Según un análisis de la Asociación de AFP, una persona que no hubiese hecho los rescates tendría un ahorro hasta 27% superior al de un cotizante que sí los efectuó.
Probablemente esta sea una de las semanas más álgidas de debate del sistema previsional en el Congreso. La mirada de todos estará puesta sobre la discusión del cuarto retiro desde las AFP en la comisión de Constitución de la Cámara de Diputados, una medida con múltiples impactos sobre las pensiones de los chilenos.

En ese contexto, ha sido recurrente a través de las redes sociales el reclamo de solicitar la devolución de los fondos, sobre todo en los mensajes que apoyan el retiro del 100%. Ahora, el cómo se construyen esos fondos, fue una respuesta que llegó la semana pasada, cuando la Superintendencia de Pensiones detalló que, del total del pago de una pensión promedio, un 34% es pagado por el Estado y 66%, desde los fondos administrados por las AFP, que se acercan a los US$ 200 mil millones.

Un zoom adicional sobre la cifra que pagan tanto las AFP como las compañías de seguros —en las modalidades de retiro programado y rentas vitalicias— mostraría, en palabras del regulador de Pensiones Osvaldo Macías, que un tercio es ahorro del trabajador y dos tercios, rentabilidad.

Pero ¿qué ha pasado con esa rentabilidad de los fondos respecto de las personas que hicieron los rescates comparada con la de los 1,2 millones que no hicieron ningún giro? Un primer acercamiento, según el análisis de la Asociación de AFP, señala que ‘retirar de forma anticipada una parte del ahorro no solo disminuye el fondo en el monto girado, sino que también disminuye la capitalización, es decir, la aplicación de intereses sobre intereses en largos períodos de tiempo. Esto significa que las personas pierden parte de la rentabilidad que la inversión de los fondos de pensiones habría generado en el futuro’.

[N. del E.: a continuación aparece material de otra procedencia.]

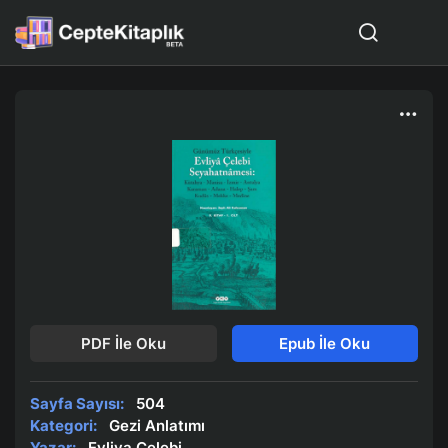
PDF İle Oku
Epub İle Oku
Sayfa Sayısı:
504
Kategori:
Gezi Anlatımı
Yazar:
Evliya Çelebi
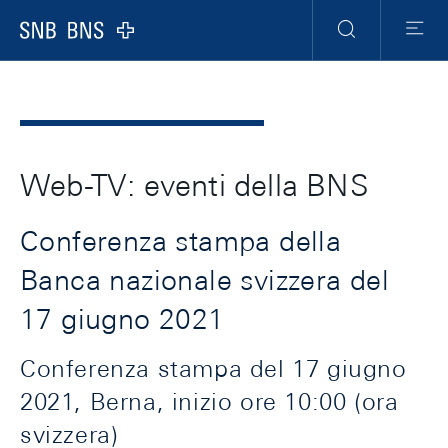
Header
Meta
Navigation
Logo
Ricerca
Menu
Web-TV: eventi della BNS
Conferenza stampa della
Banca nazionale svizzera del
17 giugno 2021
Conferenza stampa del 17 giugno
2021, Berna, inizio ore 10:00 (ora
svizzera)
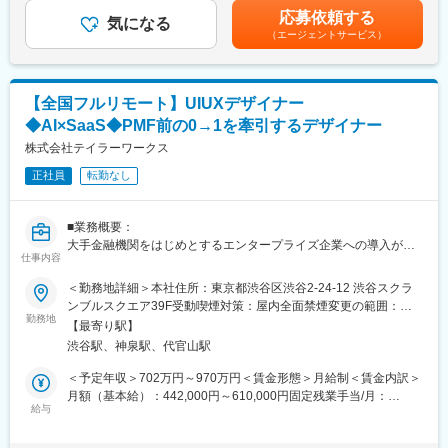
・生成AI／LLMを組み込んだWebアプリケーション開発
金はあくまでも目安の金額であり、選考を通じて上下する可能性
■得られる経験・魅力：
応募依頼する
・クラウドプラットフォーム（AWS／Google Cloud／Azure）で
気になる
があります。月給(月額)は固定手当を含めた表記です。
◎エコシステム規模のデザインシステムを改善・運用できるチャ
（エージェントサービス）
のアプリケーションホスティング
ンス
・集計ジョブなどのバッチ開発
◎JR西日本グループという大組織と対等に向き合い、デザインの
・データベースのテーブル設計
力で事業の方向性に影響を与えられる環境
・CI/CD、自動テストの設計・実装
◎鉄道・交通・決済・リテールにまたがる多様なドメインで設計
【全国フルリモート】UIUXデザイナー
力を磨ける機会
◆AI×SaaS◆PMF前の0→1を牽引するデザイナー
■開発環境：
【開発言語・ライブラリ・フレームワーク】
株式会社テイラーワークス
変更の範囲：会社の定める業務
Python（FastAPI）／TypeScript（React）／Ruby（Ruby on
正社員
転勤なし
Rails, Hotwire）
その他、プロジェクトに応じて柔軟に選定
【インフラ・クラウド環境】
■業務概要：
クラウド：AWS／GCP／Azure
大手金融機関をはじめとするエンタープライズ企業への導入が進
インフラ管理：Docker／Terraform
仕事内容
む当社プロダクト「TAILOR WORKS」。要件が厳しいハイエンタ
データ基盤：Snowflake／BigQuery など
ープライズの堅牢なマルチテナント基盤をTypeScript/NestJSで構
＜勤務地詳細＞本社住所：東京都渋谷区渋谷2-24-12 渋谷スクラ
RDB：PostgreSQL／MySQL
築しました。
ンブルスクエア39F受動喫煙対策：屋内全面禁煙変更の範囲：会
検索データベース：Vertex AI Search／Azure AI Search など
AIを活用した自社プロダクトのUI/UXデザインを通じて、ユーザー
勤務地
社の定める事業所（リモートワーク含む）
【開発ツール・CI/CD】
【最寄り駅】
が抱える課題を深く理解し、より価値の高いプロダクト体験を実
バージョン管理：Git
渋谷駅、神泉駅、代官山駅
現することがミッションです。PdM・エンジニア・ビジネスサイ
CI/CD：GitHub Actions／AWS CodeBuild
ドと密に連携しながら、要件整理・情報設計・UI/UXデザイン・プ
＜予定年収＞702万円～970万円＜賃金形態＞月給制＜賃金内訳＞
開発手法：アジャイル（スクラム／カンバン）など
ロトタイピング・改善まで一貫して携わっていただきます。ユー
月額（基本給）：442,000円～610,000円固定残業手当/月：
AIコーディング：GitHub Copilot／Claude Code（業務用アカウン
ザーや事業の視点を踏まえながら、プロダクトの方向性や仕様の
給与
143,800円～198,400円（固定残業時間45時間0分/月）超過した時
ト支給）
検討にも主体的に関与し、成長を牽引していただくことを期待し
間外労働の残業手当は追加支給＜月給＞585,800円～808,400円
【情報共有・ナレッジ管理】
ます。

¿Cuáles son los ejemplos? Concretamente, un hombre que al 30 de julio de 2020 acumulaba un saldo inicial de $20 millones y que realizó los tres retiros de fondos (el primero el 31 de julio 2020, el segundo el 31 de diciembre 2020 y el tercero el 31 de mayo 2021), hoy tendría $18,3 millones si estuviese en el Fondo A; $17,3 millones si estuviese en el Fondo B, y $15,8 millones en el Fondo C.

Si no hubiese realizado los retiros, su ahorro iría desde los $25,1 millones hasta los $21,7 millones, equivalente a un 27% superior al que tiene habiendo hecho los retiros.

En el caso de las mujeres, si se considera un saldo inicial de $15 millones, de no haber hecho los tres retiros, tendrían un saldo $5,1 millones superior de haber optado por el Fondo A; $4,8 millones en el Fondo B, y $4,4 millones en el Fondo C. La reducción del ahorro previsional con tres giros es de un 27% respecto al escenario sin retiros.

Según la Asociación, ‘es importante considerar que el efecto en la disminución de capitalización recién se está empezando a apreciar en los fondos de los trabajadores, pero que en veinte años más se notará de forma considerable, como lo muestran las estimaciones sobre efectos en las pensiones de los retiros’.

¿De qué efectos se trata? En el caso de un cotizante tipo de 45 años, con menores rentas y baja densidad de cotizaciones, este tendría que ahorrar un 26% mensual de la renta imponible en el caso de los hombres y 33% en el de las mujeres, para pensionarse con el mismo fondo y pensión que habrían tenido de no haber realizado cuatro retiros a los 45 años.

Para el caso de los afiliados de mayores ingresos y densidad de cotizaciones, esta cotización extra sería de un 5% y 6% para hombres y mujeres, respectivamente.